Start of EXCERPT TO READ
But he's still your best friend and you owe it to him and yourself to try and free him from his seemingly hypnotic trance. Especially since, oftentimes, he isn't even conscious of his own actions. In "his world," he hasn't lost a friend, he just gained a lover.

What he doesn't realize (and what you should point out) is that he hasn't exactly been dividing his time evenly. But if you haven't figured it out yet, the odds in all this are against you, for although there isn't much difference between a best friend and a girlfriend, the latter comes with added benefits, whose powers you must never
underestimate.


In trying to win back your friend's time, keep these five tips in mind:

1- Take the alternative route: It has been my experience that opting for a direct confrontation is not the best way to proceed. You're likely to explode, say things you may regret, and he may interpret your opinions as an attack on his girlfriend (which may or may not be true) .

Instead, speak to the young seductress herself. Mention that you're tired of being the third wheel, and you may be surprised to find that she's much more sympathetic than you thought. The awful truth is that she's likely to pay more attention to you than your actual buddy, since girls like to cozy up to their boyfriends' friends (to score
extra points, that is).

2- Cut the girl some slack: This is crucial. You must not direct your anger and hostility toward the girlfriend. The fact remains that she's an innocent party in all of this (unless she goes out of her way to exclude you, but that's usually just in your head).

3- Work as a team: Having the girlfriend as your ally is beneficial because together, you can help your friend see that he does have a life outside of writing cheesy poetry. Try to give subtle clues that would suggest to him that he's this close to losing you, while having the girlfriend reinforce this when you're not around.
End of EXCERPT TO READ
GIVEN REQUEST: Carry on the advice on winning back a best friend's time from a girlfriend, starting after its last sentence. Nothing in the listing is needed.
Start of DATASET EXCERPTS
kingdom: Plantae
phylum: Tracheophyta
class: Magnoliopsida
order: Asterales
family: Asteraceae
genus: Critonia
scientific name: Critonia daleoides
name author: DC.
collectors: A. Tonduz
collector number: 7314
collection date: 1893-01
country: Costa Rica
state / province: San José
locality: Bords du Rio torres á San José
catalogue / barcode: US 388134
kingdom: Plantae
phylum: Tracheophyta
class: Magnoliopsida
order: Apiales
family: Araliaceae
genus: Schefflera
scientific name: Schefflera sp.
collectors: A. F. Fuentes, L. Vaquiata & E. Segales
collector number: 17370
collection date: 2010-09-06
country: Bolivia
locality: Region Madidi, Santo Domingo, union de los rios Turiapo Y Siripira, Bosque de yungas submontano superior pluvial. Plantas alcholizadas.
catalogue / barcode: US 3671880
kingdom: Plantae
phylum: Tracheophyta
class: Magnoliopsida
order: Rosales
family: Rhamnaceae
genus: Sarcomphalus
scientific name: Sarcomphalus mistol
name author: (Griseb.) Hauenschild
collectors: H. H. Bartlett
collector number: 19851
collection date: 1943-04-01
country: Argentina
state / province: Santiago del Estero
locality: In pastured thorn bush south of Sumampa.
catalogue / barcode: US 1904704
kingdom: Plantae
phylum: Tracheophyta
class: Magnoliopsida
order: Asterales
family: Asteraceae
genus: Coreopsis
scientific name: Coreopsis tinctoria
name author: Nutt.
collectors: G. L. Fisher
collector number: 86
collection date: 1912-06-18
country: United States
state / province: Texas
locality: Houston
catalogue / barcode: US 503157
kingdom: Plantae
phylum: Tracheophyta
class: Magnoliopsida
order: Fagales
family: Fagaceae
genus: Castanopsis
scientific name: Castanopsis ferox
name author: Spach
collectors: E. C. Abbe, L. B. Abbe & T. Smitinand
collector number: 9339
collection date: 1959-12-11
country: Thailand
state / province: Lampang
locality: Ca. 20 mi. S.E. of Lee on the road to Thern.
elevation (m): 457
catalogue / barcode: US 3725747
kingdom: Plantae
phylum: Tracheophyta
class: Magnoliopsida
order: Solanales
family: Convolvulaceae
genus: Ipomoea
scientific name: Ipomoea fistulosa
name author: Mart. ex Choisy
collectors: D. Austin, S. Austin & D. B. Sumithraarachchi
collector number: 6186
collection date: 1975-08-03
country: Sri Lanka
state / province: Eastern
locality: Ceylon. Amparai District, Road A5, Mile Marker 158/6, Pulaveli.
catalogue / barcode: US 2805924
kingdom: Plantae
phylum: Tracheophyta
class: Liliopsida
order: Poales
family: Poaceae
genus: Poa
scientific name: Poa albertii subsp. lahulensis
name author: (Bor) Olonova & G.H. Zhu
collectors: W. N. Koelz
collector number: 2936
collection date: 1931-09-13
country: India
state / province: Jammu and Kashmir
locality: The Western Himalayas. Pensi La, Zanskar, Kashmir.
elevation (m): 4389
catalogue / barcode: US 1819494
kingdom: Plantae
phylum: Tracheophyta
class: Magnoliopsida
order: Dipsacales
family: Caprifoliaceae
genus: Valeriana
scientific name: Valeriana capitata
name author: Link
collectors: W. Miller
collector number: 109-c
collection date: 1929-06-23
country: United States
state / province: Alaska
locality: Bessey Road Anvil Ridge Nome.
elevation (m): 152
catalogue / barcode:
End of DATASET EXCERPTS
EXERCISE RESPONSE:
4- Don't aim too high: Remember, you're not looking for miracles, just a little respect and maybe even a boys-only sorry every now and then, which you'll get if your friend really cares the way you think he does. By this point he's got the message, even if he pretends otherwise.

5- Take a hint: If you're still unsuccessful, there are other tactics/tantrums you can carry out, but by this point, he has likely made up his mind. The train has left the station, and no one offered you a ride...


Time to say Goodbye

You have now reached the end of your rope. When all is said and done, you have either succeeded in getting your friend to see the light or just severed an already unstable relationship. If the latter occurs,
walk away.

Your friend has elected to forgo a relationship between brothers in favor of a relationship not worth it, and you, in turn, must retain what little pride you have left and close the book on this chapter.

But chances are, you'll get the last laugh, for what he doesn't know now -- but will someday -- is that lovers come and go, but true buddies and friends last forever.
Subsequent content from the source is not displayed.